‘Time to say get your knee off our necks’: George Floyd remembered at memorial service
Three former police officers granted bail after appearing in court on charges of abetting second-degree murder
Thomas Lane, J Alexander Kueng and Tou Thao, who were fired from their jobs as police officers last week, were charged with aiding and abetting second-degree murder and second-degree manslaughter. Bail was set at $750,000 each and they face up to 40 years in prison if convicted on the first charge, while the second charge carries a maximum sentence of 10 years. A fourth man, Derek Chauvin, was previously charged with second-degree murder.
Family and friends of Mr Floyd, whose death has prompted global protests, gathered for a memorial service in Minneapolis on Thursday.
During the service, mourners paused for a moment of silence lasting eight minutes and 46 seconds – the length of time that former police officer Derek Chauvin was filmed pressing his neck on Mr Floyd as he cried out repeatedly: “I can’t breathe.”
The Rev Al Sharpton said the knee on the neck of Mr Floyd was a metaphor for the entire black experience. “It’s time for us to stand up in George’s name and say get your knee off our necks,” he said during an emotional service.
As America was poised for further protests on Thursday night, the mayor of Washington DC lifted the nightly curfew that has been in place for recent days. But Muriel Bowser demanded that out-of-state military troops leave the city.
Although the nation’s capital avoided the violence and looting that occurred earlier in the week, there has been an increasingly militarised presence around the White House and federal monuments in recent days.
Hundreds of arrests were made in New York on Wednesday night as demonstrators defied the city’s 8pm curfew, though the protests were predominantly peaceful. Further protests were expected last night throughout the country.
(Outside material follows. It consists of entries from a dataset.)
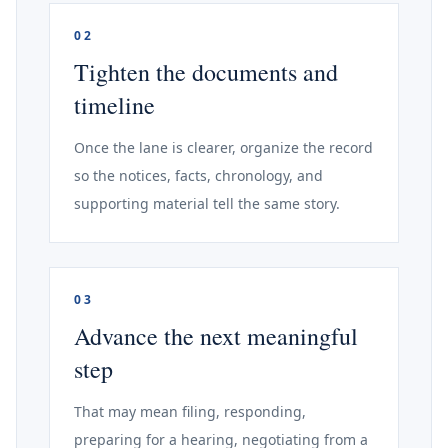
02
Tighten the documents and
timeline
Once the lane is clearer, organize the record
so the notices, facts, chronology, and
supporting material tell the same story.
03
Advance the next meaningful
step
That may mean filing, responding,
preparing for a hearing, negotiating from a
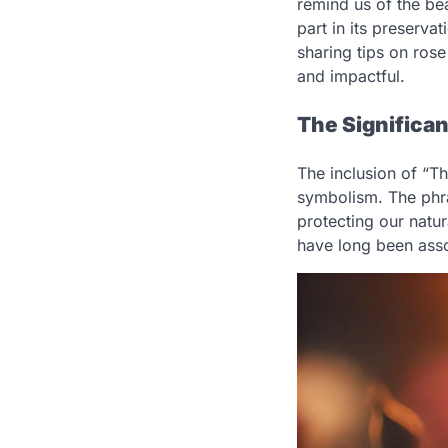
remind us of the be
part in its preserv
sharing tips on ros
and impactful.
The Significan
The inclusion of “Th
symbolism. The phra
protecting our natur
have long been asso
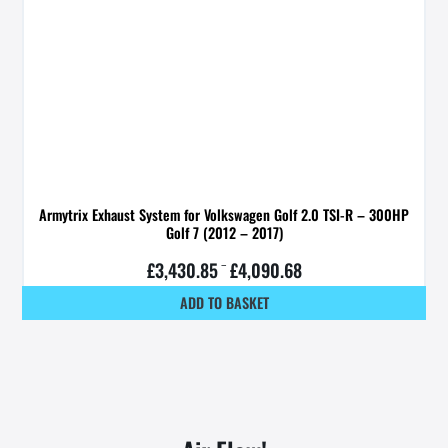
Armytrix Exhaust System for Volkswagen Golf 2.0 TSI-R – 300HP
Golf 7 (2012 – 2017)
£
3,430.85
–
£
4,090.68
ADD TO BASKET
In a separate case in Georgia, a prosecutor testified in court on Thursday that one of the men accused of murdering Ahmaud Arbery as he was jogging in February used a racial slur as he stood over the body of the 25-year-old. This was according to another suspect who filmed the incident on his phone, the court heard.
Mr Arbery was pursued by three armed men in a predominantly white neighbourhood on a Sunday afternoon and died following three blasts from a shotgun. His memory has been invoked in demonstrations in recent days as another example of racial profiling and injustice in the United States.